Through persistent work by county officials and a hired hydrogeologist, Rock County received its renewed landfill permit after almost nine years of waiting.
However, days after receiving notice of the permit approval earlier this month, the permit’s new testing perimeters placed the demolition landfill out of compliance with state standards.
Rock County Land Management Director Eric Hartman briefed commissioners at their regular Sept. 19 meeting after his office received the Sept. 8 email from Mike Mondlock with Minnesota Pollution Control Agency’s Solid Waste Permitting Unit.
“(MPCA) hereby issues this permit and authorizes the Permittee listed on the following page to construct and operate the facility under the conditions set forth in this permit,” Mondlock’s letter read.
“This permit is effective on the issuance date identified above, and supersedes the previous permit that was issued for this facility.”
The new permit limits the acceptable levels of manganese and boron detected in the landfill’s groundwater monitoring wells.
“Until the renewal permit was issued, we could operate under the previous permit,” Hartman said.
The previous permit did not stipulate any exceeded perimeters of the two elements.
Commissioners questioned why the state issued a permit with the new test limits, knowing the local landfill consistently exceeded those limits for the past six years of test results.
Hartman received no answer from state officials as to the inclusion of the new testing limits in the county’s new permit. He was also unsure how the state determined the test result limits.
Hydrologist Melanie Niday with Short Elliot Henderson Inc. in St. Cloud worked with Hartman in notifying state officials that the local landfill is already out of compliance with its newly issued permit and what the local course of action would be.
“Detections do not warrant corrective action or represent a risk to human health,” Niday stated in an email to state officials. “… boron and manganese have been known to occur in groundwater due to the presence of the demolition landfill. …The source of boron and manganese may be due in part to demolition waste leachate as well as the dissolution and suspension of minerals by percolating water through on-site soils.”
Hartman reminded commissioners the demolition landfill is located below the closed municipal solid waste landfill, which could be the source or an additional source of the manganese and boron levels. The former MSW is managed by the MPCA.
As a reminder of safety, Hartman said property below the demolition landfill is owned by Rock County and rural water is available to residences near the landfill. He said the few existing domestic wells in the area are more than 115 feet deep, below the clay-confining layer.
Niday and Hartman are expected to discuss the landfill and its renewed permit with commissioners at their next regular meeting Oct. 3.
The meeting starts at 9 a.m. in the commissioners room of the Rock County Courthouse.
 
About the landfill
The Rock County LMO submitted paperwork for its permit renewal in March 2009. The demolition landfill was first permitted in 1998 and received a renewal in 2004.

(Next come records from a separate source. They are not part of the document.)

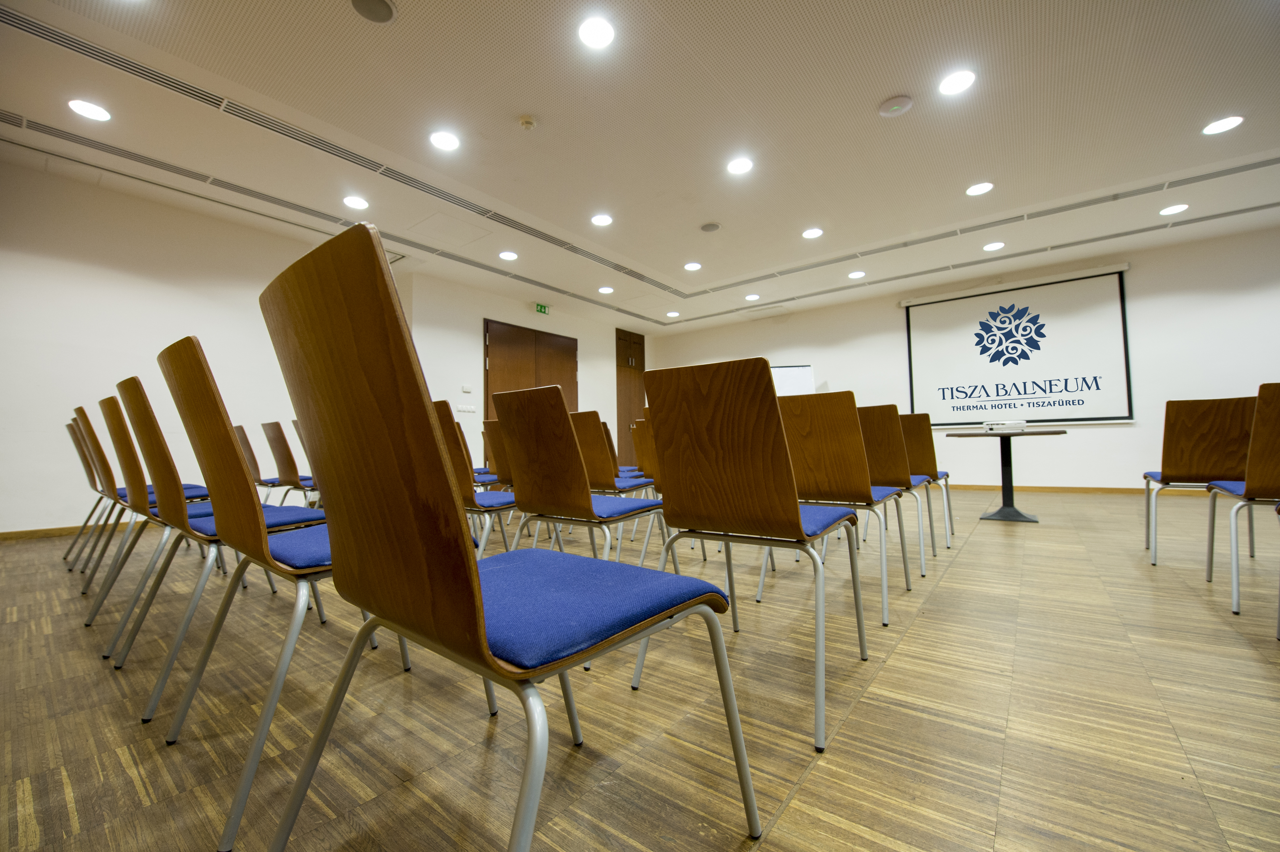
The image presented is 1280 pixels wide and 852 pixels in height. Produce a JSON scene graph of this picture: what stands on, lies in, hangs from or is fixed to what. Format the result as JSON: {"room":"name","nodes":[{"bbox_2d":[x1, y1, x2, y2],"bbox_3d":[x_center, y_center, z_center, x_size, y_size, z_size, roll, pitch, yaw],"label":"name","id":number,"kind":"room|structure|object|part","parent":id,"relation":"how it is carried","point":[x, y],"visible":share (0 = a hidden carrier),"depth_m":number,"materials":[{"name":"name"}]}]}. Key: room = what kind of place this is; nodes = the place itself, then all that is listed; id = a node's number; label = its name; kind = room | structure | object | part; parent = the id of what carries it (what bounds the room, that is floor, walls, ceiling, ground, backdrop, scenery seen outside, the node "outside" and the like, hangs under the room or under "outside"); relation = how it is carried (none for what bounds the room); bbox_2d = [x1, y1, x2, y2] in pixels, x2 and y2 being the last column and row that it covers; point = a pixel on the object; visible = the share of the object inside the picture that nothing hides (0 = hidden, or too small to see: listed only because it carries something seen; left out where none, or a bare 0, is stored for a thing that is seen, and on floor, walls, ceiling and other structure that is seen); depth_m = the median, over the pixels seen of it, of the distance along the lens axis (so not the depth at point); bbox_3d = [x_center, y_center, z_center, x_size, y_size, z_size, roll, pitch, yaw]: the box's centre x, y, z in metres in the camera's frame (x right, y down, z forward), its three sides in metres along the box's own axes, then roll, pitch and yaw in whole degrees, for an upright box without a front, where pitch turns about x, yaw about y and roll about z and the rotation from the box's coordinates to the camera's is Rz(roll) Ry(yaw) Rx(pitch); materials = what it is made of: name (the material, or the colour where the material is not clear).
{"room":"event hall","nodes":[
{"label":"event hall","id":0,"kind":"room"},
{"bbox_2d":[0,156,374,535],"bbox_3d":[-4.732,-0.576,3.890,0.184,2.945,5.626,-3,-4,38],"label":"left wall","id":1,"kind":"structure","parent":0,"point":[119,264],"depth_m":4.19,"materials":[{"name":"white paint"}]},
{"bbox_2d":[0,519,159,540],"bbox_3d":[-4.626,0.834,3.880,0.014,0.072,5.234,-3,-4,38],"label":"baseboard","id":2,"kind":"structure","parent":1,"relation":"attached to","point":[41,530],"depth_m":3.90,"materials":[{"name":"brown wood"}]},
{"bbox_2d":[401,270,648,466],"bbox_3d":[-1.393,-0.436,8.144,0.232,2.952,4.801,-3,-4,38],"label":"door wall","id":3,"kind":"structure","parent":0,"point":[482,316],"depth_m":6.86,"materials":[{"name":"white paint"}]},
{"bbox_2d":[456,404,476,412],"bbox_3d":[-2.315,-0.217,6.647,0.014,0.107,0.261,-3,-4,38],"label":"light switch","id":4,"kind":"object","parent":3,"relation":"attached to","point":[462,408],"visible":0.98,"depth_m":6.64,"materials":[{"name":"white plastic"}]},
{"bbox_2d":[460,384,472,391],"bbox_3d":[-2.275,-0.484,6.528,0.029,0.094,0.126,-3,-4,38],"label":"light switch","id":5,"kind":"object","parent":3,"relation":"attached to","point":[464,388],"visible":0.98,"depth_m":6.51,"materials":[{"name":"white plastic"}]},
{"bbox_2d":[483,317,577,422],"bbox_3d":[-1.576,-0.244,7.562,0.099,2.491,1.770,-3,-4,38],"label":"double door","id":6,"kind":"structure","parent":3,"relation":"in","point":[519,339],"depth_m":7.44,"materials":[{"name":"brown wood"}]},
{"bbox_2d":[534,302,550,314],"bbox_3d":[-1.514,-1.809,7.685,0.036,0.154,0.244,-3,-4,38],"label":"exit sign","id":7,"kind":"object","parent":3,"relation":"attached to","point":[539,309],"visible":0.98,"depth_m":7.67,"materials":[{"name":"green plastic"}]},
{"bbox_2d":[615,328,646,461],"bbox_3d":[-0.140,-0.382,9.481,0.105,2.863,0.954,-3,-4,38],"label":"wooden door","id":8,"kind":"structure","parent":3,"relation":"in","point":[642,361],"depth_m":9.39,"materials":[{"name":"brown wood"}]},
{"bbox_2d":[0,488,1279,851],"bbox_3d":[0.870,0.793,2.670,9.543,0.105,10.200,-3,-4,38],"label":"floor","id":9,"kind":"structure","parent":0,"point":[822,768],"depth_m":1.19,"materials":[{"name":"brown wood"}]},
{"bbox_2d":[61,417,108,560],"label":"chair","id":10,"kind":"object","parent":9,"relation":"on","point":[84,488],"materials":[{"name":"brown wood"}]},
{"bbox_2d":[62,407,136,568],"bbox_3d":[-3.039,0.389,2.971,0.465,0.858,0.502,-3,-4,38],"label":"chair","id":11,"kind":"object","parent":9,"relation":"on","point":[93,478],"visible":0.38,"depth_m":2.80,"materials":[{"name":"brown wood"}]},
{"bbox_2d":[78,391,215,629],"bbox_3d":[-2.298,0.351,2.360,0.475,0.855,0.496,-3,-4,38],"label":"chair","id":12,"kind":"object","parent":9,"relation":"on","point":[124,448],"visible":0.56,"depth_m":2.19,"materials":[{"name":"wood"}]},
{"bbox_2d":[100,370,322,684],"bbox_3d":[-1.471,0.312,1.716,0.485,0.853,0.497,-3,-4,38],"label":"chair","id":13,"kind":"object","parent":9,"relation":"on","point":[201,512],"visible":0.63,"depth_m":1.54,"materials":[{"name":"brown wood"}]},
{"bbox_2d":[232,424,276,496],"bbox_3d":[-2.679,0.425,3.758,0.473,0.849,0.517,-3,-4,38],"label":"chair","id":14,"kind":"object","parent":9,"relation":"on","point":[256,468],"visible":0.35,"depth_m":3.55,"materials":[{"name":"brown wood"}]},
{"bbox_2d":[151,315,424,845],"bbox_3d":[-0.686,0.264,1.134,0.485,0.874,0.504,-3,-4,38],"label":"chair","id":15,"kind":"object","parent":9,"relation":"on","point":[266,552],"visible":0.71,"depth_m":0.93,"materials":[{"name":"brown wood"}]},
{"bbox_2d":[261,419,319,506],"bbox_3d":[-2.243,0.395,3.453,0.472,0.850,0.501,-3,-4,38],"label":"chair","id":16,"kind":"object","parent":9,"relation":"on","point":[279,463],"visible":0.59,"depth_m":3.27,"materials":[{"name":"brown wood"}]},
{"bbox_2d":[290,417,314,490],"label":"chair","id":17,"kind":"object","parent":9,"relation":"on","point":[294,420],"visible":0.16,"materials":[{"name":"brown wood"}]},
{"bbox_2d":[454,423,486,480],"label":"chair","id":18,"kind":"object","parent":9,"relation":"on","point":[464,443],"visible":0.17,"depth_m":4.15,"materials":[{"name":"brown wood"}]},
{"bbox_2d":[430,398,514,556],"bbox_3d":[-0.726,0.335,2.246,0.470,0.853,0.511,-3,-4,38],"label":"chair","id":19,"kind":"object","parent":9,"relation":"on","point":[479,507],"visible":0.38,"depth_m":2.05,"materials":[{"name":"brown wood"}]},
{"bbox_2d":[481,417,514,489],"bbox_3d":[-0.739,0.387,3.391,0.455,0.846,0.511,-3,-4,38],"label":"chair","id":20,"kind":"object","parent":9,"relation":"on","point":[497,450],"visible":0.31,"depth_m":3.27,"materials":[{"name":"brown wood"}]},
{"bbox_2d":[253,215,756,851],"bbox_3d":[-0.184,0.250,0.727,0.477,0.863,0.516,-3,-4,38],"label":"chair","id":21,"kind":"object","parent":9,"relation":"on","point":[474,597],"visible":0.99,"depth_m":0.56,"materials":[{"name":"brown wood"}]},
{"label":"seat cushion","id":22,"kind":"part","parent":21,"relation":"part of","materials":[{"name":"blue fabric"}]},
{"bbox_2d":[490,382,672,565],"bbox_3d":[-0.196,0.279,1.735,0.437,0.792,0.455,-3,-4,38],"label":"chair","id":23,"kind":"object","parent":9,"relation":"on","point":[507,423],"visible":0.88,"depth_m":1.59,"materials":[{"name":"brown wood"}]},
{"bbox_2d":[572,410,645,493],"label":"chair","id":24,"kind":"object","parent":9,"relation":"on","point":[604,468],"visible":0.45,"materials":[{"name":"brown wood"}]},
{"bbox_2d":[571,409,667,559],"bbox_3d":[-0.158,0.353,2.962,0.470,0.835,0.514,-3,-4,38],"label":"chair","id":25,"kind":"object","parent":9,"relation":"on","point":[584,453],"visible":0.6,"depth_m":2.76,"materials":[{"name":"wood"}]},
{"bbox_2d":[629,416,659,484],"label":"chair","id":26,"kind":"object","parent":9,"relation":"on","point":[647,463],"visible":0.35,"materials":[{"name":"brown wood"}]},
{"bbox_2d":[632,354,871,750],"bbox_3d":[0.308,0.273,1.369,0.472,0.846,0.509,-3,-4,38],"label":"chair","id":27,"kind":"object","parent":9,"relation":"on","point":[797,520],"visible":0.99,"depth_m":1.21,"materials":[{"name":"brown wood"}]},
{"bbox_2d":[769,364,816,396],"bbox_3d":[2.248,-0.003,7.658,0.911,1.919,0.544,-1,-3,7],"label":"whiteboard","id":28,"kind":"object","parent":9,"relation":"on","point":[797,373],"visible":0.42,"depth_m":7.70,"materials":[{"name":"white"}]},
{"bbox_2d":[768,393,909,624],"bbox_3d":[0.776,0.300,2.043,0.474,0.834,0.520,-3,-4,38],"label":"chair","id":29,"kind":"object","parent":9,"relation":"on","point":[827,431],"visible":0.79,"depth_m":1.85,"materials":[{"name":"brown wood"}]},
{"bbox_2d":[854,407,937,575],"bbox_3d":[1.263,0.330,2.690,0.477,0.831,0.511,-3,-4,38],"label":"chair","id":30,"kind":"object","parent":9,"relation":"on","point":[898,475],"visible":0.56,"depth_m":2.46,"materials":[{"name":"brown wood"}]},
{"bbox_2d":[896,412,955,552],"bbox_3d":[1.769,0.350,3.304,0.480,0.843,0.512,-3,-4,38],"label":"chair","id":31,"kind":"object","parent":9,"relation":"on","point":[925,448],"visible":0.52,"depth_m":3.07,"materials":[{"name":"brown wood"}]},
{"bbox_2d":[945,426,1068,523],"bbox_3d":[3.043,0.414,4.145,0.846,0.736,0.878,-3,-4,38],"label":"round table","id":32,"kind":"object","parent":9,"relation":"on","point":[1003,460],"visible":0.98,"depth_m":4.10,"materials":[{"name":"black metal"}]},
{"bbox_2d":[981,419,1027,430],"bbox_3d":[3.124,-0.004,4.307,0.295,0.071,0.264,-3,-4,38],"label":"projector","id":33,"kind":"object","parent":32,"relation":"on","point":[993,426],"visible":0.99,"depth_m":4.21,"materials":[{"name":"white plastic"}]},
{"bbox_2d":[1141,396,1256,567],"bbox_3d":[2.963,0.296,2.593,0.477,0.849,0.521,-3,-4,38],"label":"chair","id":34,"kind":"object","parent":9,"relation":"on","point":[1178,465],"visible":0.85,"depth_m":2.48,"materials":[{"name":"brown wood"}]},
{"bbox_2d":[1204,383,1279,618],"bbox_3d":[2.522,0.275,1.883,0.472,0.838,0.520,-3,-4,38],"label":"chair","id":35,"kind":"object","parent":9,"relation":"on","point":[1273,428],"visible":1,"depth_m":1.83,"materials":[{"name":"brown wood"}]},
{"bbox_2d":[0,0,1279,333],"bbox_3d":[0.879,-2.210,3.178,10.627,0.137,10.486,-3,-4,38],"label":"ceiling","id":36,"kind":"structure","parent":0,"point":[885,83],"depth_m":3.51,"materials":[{"name":"white paint"}]},
{"bbox_2d":[67,98,111,121],"bbox_3d":[-3.623,-2.074,3.275,0.207,0.010,0.204,-3,-4,38],"label":"ceiling light","id":37,"kind":"object","parent":36,"relation":"in","point":[86,110],"visible":0.98,"depth_m":3.27,"materials":[{"name":"white"}]},
{"bbox_2d":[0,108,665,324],"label":"air vent","id":38,"kind":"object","parent":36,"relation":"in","point":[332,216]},
{"bbox_2d":[0,3,683,300],"bbox_3d":[-1.700,-1.998,4.521,0.167,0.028,5.683,-3,-4,38],"label":"air vent","id":39,"kind":"object","parent":36,"relation":"in","point":[166,83],"visible":0.99,"depth_m":3.48,"materials":[{"name":"metal"}]},
{"bbox_2d":[342,194,369,209],"bbox_3d":[-2.595,-2.036,4.546,0.208,0.010,0.206,-3,-4,38],"label":"ceiling light","id":40,"kind":"object","parent":36,"relation":"in","point":[357,202],"visible":0.98,"depth_m":4.53,"materials":[{"name":"white"}]},
{"bbox_2d":[351,0,396,22],"bbox_3d":[-1.373,-2.149,2.542,0.221,0.018,0.222,-3,-4,38],"label":"ceiling speaker","id":41,"kind":"object","parent":36,"relation":"in","point":[386,8],"visible":0.98,"depth_m":2.57,"materials":[{"name":"grey"}]},
{"bbox_2d":[428,129,460,151],"bbox_3d":[-1.442,-2.102,3.677,0.209,0.010,0.208,-3,-4,38],"label":"ceiling light","id":42,"kind":"object","parent":36,"relation":"in","point":[444,142],"visible":0.98,"depth_m":3.67,"materials":[{"name":"white"}]},
{"bbox_2d":[498,249,518,260],"bbox_3d":[-1.547,-1.994,5.847,0.209,0.011,0.208,-3,-4,38],"label":"ceiling light","id":43,"kind":"object","parent":36,"relation":"in","point":[509,257],"visible":0.98,"depth_m":5.83,"materials":[{"name":"white"}]},
{"bbox_2d":[517,114,536,129],"bbox_3d":[-0.782,-2.092,3.452,0.120,0.038,0.119,-3,-4,38],"label":"smoke detector","id":44,"kind":"object","parent":36,"relation":"attached to","point":[524,120],"visible":0.98,"depth_m":3.43,"materials":[{"name":"white plastic"}]},
{"bbox_2d":[577,16,615,49],"bbox_3d":[-0.235,-2.138,2.718,0.206,0.010,0.205,-3,-4,38],"label":"ceiling light","id":45,"kind":"object","parent":36,"relation":"in","point":[590,33],"visible":0.98,"depth_m":2.71,"materials":[{"name":"white"}]},
{"bbox_2d":[590,213,613,226],"bbox_3d":[-0.383,-2.057,4.986,0.208,0.010,0.206,-3,-4,38],"label":"ceiling light","id":46,"kind":"object","parent":36,"relation":"in","point":[602,219],"visible":0.98,"depth_m":4.97,"materials":[{"name":"white"}]},
{"bbox_2d":[597,285,614,294],"bbox_3d":[-0.485,-1.939,7.142,0.209,0.013,0.207,-3,-4,38],"label":"ceiling light","id":47,"kind":"object","parent":36,"relation":"in","point":[604,289],"visible":0.99,"depth_m":7.12,"materials":[{"name":"white"}]},
{"bbox_2d":[665,310,680,316],"bbox_3d":[0.564,-1.895,8.495,0.198,0.018,0.195,-3,-4,38],"label":"ceiling light","id":48,"kind":"object","parent":36,"relation":"in","point":[672,314],"visible":0.99,"depth_m":8.47,"materials":[{"name":"white"}]},
{"bbox_2d":[683,261,702,270],"bbox_3d":[0.666,-2.007,6.277,0.205,0.012,0.203,-3,-4,38],"label":"ceiling light","id":49,"kind":"object","parent":36,"relation":"in","point":[692,266],"visible":0.98,"depth_m":6.26,"materials":[{"name":"white"}]},
{"bbox_2d":[699,221,721,232],"bbox_3d":[0.739,-2.065,5.199,0.204,0.020,0.205,-3,-4,38],"label":"ceiling speaker","id":50,"kind":"object","parent":36,"relation":"in","point":[712,227],"visible":0.99,"depth_m":5.17,"materials":[{"name":"grey"}]},
{"bbox_2d":[726,156,753,175],"bbox_3d":[0.814,-2.114,4.050,0.204,0.010,0.203,-3,-4,38],"label":"ceiling light","id":51,"kind":"object","parent":36,"relation":"in","point":[740,165],"visible":0.98,"depth_m":4.04,"materials":[{"name":"white"}]},
{"bbox_2d":[744,292,760,300],"bbox_3d":[1.699,-1.925,7.501,0.199,0.016,0.197,-3,-4,38],"label":"ceiling light","id":52,"kind":"object","parent":36,"relation":"in","point":[750,296],"visible":0.99,"depth_m":7.48,"materials":[{"name":"white"}]},
{"bbox_2d":[801,227,823,238],"bbox_3d":[1.856,-2.069,5.352,0.205,0.011,0.203,-3,-4,38],"label":"ceiling light","id":53,"kind":"object","parent":36,"relation":"in","point":[815,232],"visible":0.98,"depth_m":5.34,"materials":[{"name":"white"}]},
{"bbox_2d":[848,270,866,279],"bbox_3d":[2.914,-2.017,6.679,0.201,0.016,0.200,-3,-4,38],"label":"ceiling light","id":54,"kind":"object","parent":36,"relation":"in","point":[860,274],"visible":0.99,"depth_m":6.66,"materials":[{"name":"white"}]},
{"bbox_2d":[877,95,913,116],"bbox_3d":[1.708,-2.119,3.326,0.200,0.037,0.198,-3,-4,38],"label":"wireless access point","id":55,"kind":"object","parent":36,"relation":"attached to","point":[893,102],"visible":0.98,"depth_m":3.29,"materials":[{"name":"white plastic"}]},
{"bbox_2d":[938,69,975,95],"bbox_3d":[2.005,-2.168,3.147,0.203,0.010,0.201,-3,-4,38],"label":"ceiling light","id":56,"kind":"object","parent":36,"relation":"in","point":[965,80],"visible":0.98,"depth_m":3.14,"materials":[{"name":"white"}]},
{"bbox_2d":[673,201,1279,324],"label":"air vent","id":57,"kind":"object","parent":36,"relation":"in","point":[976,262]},
{"bbox_2d":[965,181,994,195],"bbox_3d":[3.059,-2.131,4.479,0.207,0.010,0.205,-3,-4,38],"label":"ceiling light","id":58,"kind":"object","parent":36,"relation":"in","point":[975,189],"visible":0.98,"depth_m":4.47,"materials":[{"name":"white"}]},
{"bbox_2d":[692,157,1279,294],"bbox_3d":[3.512,-2.041,5.637,6.077,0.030,0.215,-3,-4,38],"label":"air vent","id":59,"kind":"object","parent":36,"relation":"in","point":[1253,167],"visible":0.99,"depth_m":5.20,"materials":[{"name":"metal"}]},
{"bbox_2d":[981,240,1005,251],"bbox_3d":[4.092,-2.075,5.754,0.202,0.012,0.200,-3,-4,38],"label":"ceiling light","id":60,"kind":"object","parent":36,"relation":"in","point":[990,247],"visible":0.98,"depth_m":5.74,"materials":[{"name":"white"}]},
{"bbox_2d":[1158,202,1189,215],"bbox_3d":[5.291,-2.143,4.934,0.202,0.012,0.200,-3,-4,38],"label":"ceiling light","id":61,"kind":"object","parent":36,"relation":"in","point":[1168,209],"visible":0.99,"depth_m":4.92,"materials":[{"name":"white"}]},
{"bbox_2d":[1201,115,1244,135],"bbox_3d":[4.224,-2.177,3.603,0.203,0.010,0.201,-3,-4,38],"label":"ceiling light","id":62,"kind":"object","parent":36,"relation":"in","point":[1218,127],"visible":0.98,"depth_m":3.59,"materials":[{"name":"white"}]},
{"bbox_2d":[649,225,1279,490],"bbox_3d":[4.382,-0.542,7.172,10.050,2.946,0.189,-3,-4,38],"label":"back wall","id":63,"kind":"structure","parent":0,"point":[1138,428],"depth_m":6.04,"materials":[{"name":"white paint"}]},
{"bbox_2d":[898,263,1134,426],"bbox_3d":[4.808,-0.944,6.571,2.346,1.886,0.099,-3,-4,38],"label":"projection screen","id":64,"kind":"object","parent":63,"relation":"attached to","point":[940,324],"visible":0.98,"depth_m":6.43,"materials":[{"name":"white fabric"}]},
{"bbox_2d":[948,482,1219,495],"bbox_3d":[5.209,0.800,6.358,6.710,0.084,0.020,-3,-4,38],"label":"baseboard","id":65,"kind":"structure","parent":63,"relation":"attached to","point":[1043,488],"depth_m":6.19,"materials":[{"name":"brown wood"}]}
]}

LMO received notification in 2015 that more information was needed before state officials could finish the permit renewal. A new monitoring well was installed and a hydrogeologist was hired as a result.
Niday was hired in late 2015 and examined Rock County’s water sampling results for the past decade. She indicated there had been no significant change in the test results when compared to more recent samples.
Niday summarized her findings in a hydrology report in early 2016 indicating Rock County’s clay liner and current practices are effective protection for the area’s groundwater.
The demolition landfill gives residents a place to deposit debris from construction projects or from natural disasters. Having an adequate place to bring materials has eliminated the burning and burial of debris on private land throughout the state.